[Start Selected passage]

Financial institutions around the globe watched closely on the G20 Seoul Summit.
The Summit agenda included discussions on vital global banking regulations, known as Basel III, which will shape significant future decisions regarding, among other items, how much money banks will need to set aside to help avoid another global financial crisis.
The amount banks require for this purpose impacts not only the security of the financial system in a crisis, but the growth outlook for banks around the world.
Although some important decisions about Basel III are being deferred to future G20 meetings, the Seoul Summit provided a significant next step in setting the direction of the industry two years after the crisis.
In the interim, the challenge for banks is to chart a course that rewards both shareholders and customers while avoiding not only unacceptable levels of risk but business practices that perpetuate the kind of boom-and-bust cycle seen all too often in recent years. Banks and regulators, after all, share a vital common interest in protecting the world’s financial system.
The stakes set in the ground regarding capital, liquidity and timelines for adherence have given a shape of Basel III, offering banks some important “signposts” and direction. While the directions currently remain incomplete, it is our view that it is advantageous for banks to progress the main elements of Basel III now – instead of waiting for the ink to dry on the final reforms sometime in the future. Those institutions which can move ahead rapidly will be in a better position to devote leadership attention and the resources needed to focus on customers, competitors and profitability as opposed to internally focused regulatory metrics and ratios.

[End Selected passage]

> **Parts of the exercise**
1. The passage on Basel III says that stakes have been set in the ground regarding certain matters. List those matters.
2. From the passage on Basel III, reproduce word for word the part that opens with the words "The stakes set" and closes with "metrics and ratios.".
3. Answer the following questions about the passage on Basel III, marking each answer with the corresponding letter:
(a) Which summit did financial institutions around the globe watch closely?
(b) How many years after the crisis was the summit held, according to the passage?
(c) On what three things can institutions that move ahead rapidly focus their leadership attention and resources?

[Start Supplied entries]

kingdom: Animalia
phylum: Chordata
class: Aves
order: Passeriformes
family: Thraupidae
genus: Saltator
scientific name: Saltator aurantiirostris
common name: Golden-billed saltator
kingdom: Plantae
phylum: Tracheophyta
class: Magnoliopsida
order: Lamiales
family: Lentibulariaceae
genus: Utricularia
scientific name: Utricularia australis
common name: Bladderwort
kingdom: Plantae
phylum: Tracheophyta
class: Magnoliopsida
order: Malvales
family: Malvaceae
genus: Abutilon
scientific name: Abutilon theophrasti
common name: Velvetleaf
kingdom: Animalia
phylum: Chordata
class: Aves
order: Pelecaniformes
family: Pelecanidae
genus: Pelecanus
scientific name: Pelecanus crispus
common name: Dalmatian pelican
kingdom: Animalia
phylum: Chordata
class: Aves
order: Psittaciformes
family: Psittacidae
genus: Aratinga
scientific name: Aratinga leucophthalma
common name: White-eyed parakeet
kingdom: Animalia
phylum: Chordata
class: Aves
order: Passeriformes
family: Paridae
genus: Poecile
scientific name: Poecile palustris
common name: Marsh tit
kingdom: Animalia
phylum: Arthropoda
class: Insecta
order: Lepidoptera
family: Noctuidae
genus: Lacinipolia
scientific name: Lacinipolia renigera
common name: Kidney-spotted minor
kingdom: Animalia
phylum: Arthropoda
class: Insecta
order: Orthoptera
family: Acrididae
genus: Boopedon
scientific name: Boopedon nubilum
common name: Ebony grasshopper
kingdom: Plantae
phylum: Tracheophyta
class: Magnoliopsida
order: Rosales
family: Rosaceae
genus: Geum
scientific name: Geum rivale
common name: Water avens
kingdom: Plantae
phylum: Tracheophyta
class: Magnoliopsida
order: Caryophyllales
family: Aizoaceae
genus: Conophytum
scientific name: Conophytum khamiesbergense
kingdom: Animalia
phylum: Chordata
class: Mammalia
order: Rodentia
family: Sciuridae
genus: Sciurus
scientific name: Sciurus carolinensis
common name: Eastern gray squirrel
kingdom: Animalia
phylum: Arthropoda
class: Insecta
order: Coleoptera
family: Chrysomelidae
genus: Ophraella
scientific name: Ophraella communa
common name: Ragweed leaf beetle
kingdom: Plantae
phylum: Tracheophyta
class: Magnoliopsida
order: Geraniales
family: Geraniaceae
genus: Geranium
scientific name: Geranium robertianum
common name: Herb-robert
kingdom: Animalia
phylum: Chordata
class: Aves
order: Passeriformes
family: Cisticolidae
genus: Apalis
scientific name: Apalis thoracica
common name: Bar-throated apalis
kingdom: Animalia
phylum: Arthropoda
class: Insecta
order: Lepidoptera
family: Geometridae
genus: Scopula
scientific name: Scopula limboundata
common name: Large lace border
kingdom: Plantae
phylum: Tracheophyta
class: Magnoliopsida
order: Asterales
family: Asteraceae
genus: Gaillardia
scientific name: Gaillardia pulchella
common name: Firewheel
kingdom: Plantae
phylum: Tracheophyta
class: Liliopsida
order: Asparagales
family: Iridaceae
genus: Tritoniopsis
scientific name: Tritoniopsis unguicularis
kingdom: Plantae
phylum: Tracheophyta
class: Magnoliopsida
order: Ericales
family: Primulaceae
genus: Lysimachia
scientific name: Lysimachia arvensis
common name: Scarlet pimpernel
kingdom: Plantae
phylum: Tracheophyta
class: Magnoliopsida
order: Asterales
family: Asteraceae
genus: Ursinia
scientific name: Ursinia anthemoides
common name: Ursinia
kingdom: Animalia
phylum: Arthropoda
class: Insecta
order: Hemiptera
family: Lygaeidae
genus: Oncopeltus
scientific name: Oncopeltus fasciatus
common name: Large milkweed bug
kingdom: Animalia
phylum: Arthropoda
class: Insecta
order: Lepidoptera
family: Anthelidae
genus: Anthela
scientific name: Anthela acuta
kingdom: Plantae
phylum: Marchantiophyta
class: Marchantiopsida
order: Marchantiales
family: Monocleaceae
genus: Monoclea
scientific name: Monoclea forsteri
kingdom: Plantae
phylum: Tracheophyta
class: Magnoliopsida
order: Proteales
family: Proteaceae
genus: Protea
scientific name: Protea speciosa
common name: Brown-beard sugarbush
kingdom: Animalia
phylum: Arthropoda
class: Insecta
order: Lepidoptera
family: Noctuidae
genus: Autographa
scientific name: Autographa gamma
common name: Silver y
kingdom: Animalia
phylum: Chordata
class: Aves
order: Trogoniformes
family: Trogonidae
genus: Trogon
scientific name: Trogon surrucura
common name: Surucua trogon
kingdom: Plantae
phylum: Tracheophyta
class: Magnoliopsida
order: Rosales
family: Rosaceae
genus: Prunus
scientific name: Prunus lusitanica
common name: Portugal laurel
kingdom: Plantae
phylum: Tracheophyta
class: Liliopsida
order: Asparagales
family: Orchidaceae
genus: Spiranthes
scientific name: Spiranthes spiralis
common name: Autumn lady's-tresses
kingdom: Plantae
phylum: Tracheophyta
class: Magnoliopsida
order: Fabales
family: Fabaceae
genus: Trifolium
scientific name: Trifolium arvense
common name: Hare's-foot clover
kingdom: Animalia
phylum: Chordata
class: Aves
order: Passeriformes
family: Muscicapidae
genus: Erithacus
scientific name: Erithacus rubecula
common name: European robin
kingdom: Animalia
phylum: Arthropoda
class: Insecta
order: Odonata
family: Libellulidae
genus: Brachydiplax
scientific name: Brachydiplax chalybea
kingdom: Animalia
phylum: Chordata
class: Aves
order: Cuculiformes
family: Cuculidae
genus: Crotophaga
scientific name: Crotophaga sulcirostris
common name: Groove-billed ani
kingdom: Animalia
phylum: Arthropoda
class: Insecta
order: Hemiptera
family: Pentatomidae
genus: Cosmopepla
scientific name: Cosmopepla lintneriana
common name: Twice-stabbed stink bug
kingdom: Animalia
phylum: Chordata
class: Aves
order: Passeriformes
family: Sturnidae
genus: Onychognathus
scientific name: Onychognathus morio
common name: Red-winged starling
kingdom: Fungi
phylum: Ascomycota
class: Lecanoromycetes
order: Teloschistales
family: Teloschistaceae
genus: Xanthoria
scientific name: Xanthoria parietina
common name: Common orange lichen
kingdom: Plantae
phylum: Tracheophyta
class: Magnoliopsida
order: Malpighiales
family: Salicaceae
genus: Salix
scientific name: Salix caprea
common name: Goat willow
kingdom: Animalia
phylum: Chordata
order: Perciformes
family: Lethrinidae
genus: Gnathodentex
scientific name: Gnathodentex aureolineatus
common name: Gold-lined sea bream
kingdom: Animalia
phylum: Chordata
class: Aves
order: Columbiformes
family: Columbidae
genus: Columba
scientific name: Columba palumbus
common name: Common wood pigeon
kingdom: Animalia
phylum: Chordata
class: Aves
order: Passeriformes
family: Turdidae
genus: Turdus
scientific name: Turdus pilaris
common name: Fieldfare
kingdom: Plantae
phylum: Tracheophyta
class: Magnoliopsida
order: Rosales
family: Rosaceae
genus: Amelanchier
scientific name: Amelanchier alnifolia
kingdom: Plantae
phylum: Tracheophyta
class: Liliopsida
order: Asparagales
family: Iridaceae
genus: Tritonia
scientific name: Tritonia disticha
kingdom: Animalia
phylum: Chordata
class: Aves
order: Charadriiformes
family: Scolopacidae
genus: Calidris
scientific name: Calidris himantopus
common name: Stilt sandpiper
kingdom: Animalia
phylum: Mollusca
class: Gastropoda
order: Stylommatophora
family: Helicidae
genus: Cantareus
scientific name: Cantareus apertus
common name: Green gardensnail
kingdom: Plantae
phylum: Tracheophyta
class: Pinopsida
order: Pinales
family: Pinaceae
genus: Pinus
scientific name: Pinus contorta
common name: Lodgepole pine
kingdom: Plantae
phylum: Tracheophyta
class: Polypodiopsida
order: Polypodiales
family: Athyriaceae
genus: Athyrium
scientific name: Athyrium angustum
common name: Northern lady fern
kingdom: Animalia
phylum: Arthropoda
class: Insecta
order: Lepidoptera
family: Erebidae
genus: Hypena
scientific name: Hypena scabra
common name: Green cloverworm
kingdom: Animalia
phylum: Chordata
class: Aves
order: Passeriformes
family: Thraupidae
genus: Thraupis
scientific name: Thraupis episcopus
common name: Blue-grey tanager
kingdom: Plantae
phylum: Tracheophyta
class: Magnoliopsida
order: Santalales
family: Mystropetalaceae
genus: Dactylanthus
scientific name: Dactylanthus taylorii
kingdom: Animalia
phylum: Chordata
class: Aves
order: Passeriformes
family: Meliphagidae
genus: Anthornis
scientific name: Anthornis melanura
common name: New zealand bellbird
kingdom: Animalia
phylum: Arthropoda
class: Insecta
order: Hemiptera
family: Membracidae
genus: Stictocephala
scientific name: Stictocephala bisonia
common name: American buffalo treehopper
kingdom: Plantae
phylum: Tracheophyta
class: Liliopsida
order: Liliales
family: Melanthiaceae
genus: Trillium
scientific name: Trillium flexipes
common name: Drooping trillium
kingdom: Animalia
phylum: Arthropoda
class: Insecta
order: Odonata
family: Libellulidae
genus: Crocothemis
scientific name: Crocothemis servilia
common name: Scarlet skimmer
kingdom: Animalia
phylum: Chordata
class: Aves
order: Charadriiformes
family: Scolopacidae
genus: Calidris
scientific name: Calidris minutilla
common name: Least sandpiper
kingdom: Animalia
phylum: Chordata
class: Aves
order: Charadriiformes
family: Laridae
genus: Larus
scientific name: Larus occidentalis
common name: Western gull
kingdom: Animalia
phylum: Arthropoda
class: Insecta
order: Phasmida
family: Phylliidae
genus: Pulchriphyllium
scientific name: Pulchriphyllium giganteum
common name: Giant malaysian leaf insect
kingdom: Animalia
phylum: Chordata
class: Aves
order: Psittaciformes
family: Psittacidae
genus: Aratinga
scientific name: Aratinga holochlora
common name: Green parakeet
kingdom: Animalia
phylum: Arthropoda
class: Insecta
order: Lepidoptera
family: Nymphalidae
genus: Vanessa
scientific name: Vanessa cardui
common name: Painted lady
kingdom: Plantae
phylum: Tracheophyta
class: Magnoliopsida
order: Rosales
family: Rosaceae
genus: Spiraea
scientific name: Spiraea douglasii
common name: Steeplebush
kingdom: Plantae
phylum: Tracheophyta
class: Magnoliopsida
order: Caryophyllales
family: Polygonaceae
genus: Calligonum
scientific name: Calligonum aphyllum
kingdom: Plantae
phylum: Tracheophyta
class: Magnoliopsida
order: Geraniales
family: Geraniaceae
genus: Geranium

[End Supplied entries]

> **Per-task answers**
1.
Capital
Liquidity
Timelines for adherence

2.
The stakes set in the ground regarding capital, liquidity and timelines for adherence have given a shape of Basel III, offering banks some important “signposts” and direction. While the directions currently remain incomplete, it is our view that it is advantageous for banks to progress the main elements of Basel III now – instead of waiting for the ink to dry on the final reforms sometime in the future. Those institutions which can move ahead rapidly will be in a better position to devote leadership attention and the resources needed to focus on customers, competitors and profitability as opposed to internally focused regulatory metrics and ratios.

3.
(a) The G20 Seoul Summit.
(b) Two years.
(c) Customers, competitors and profitability.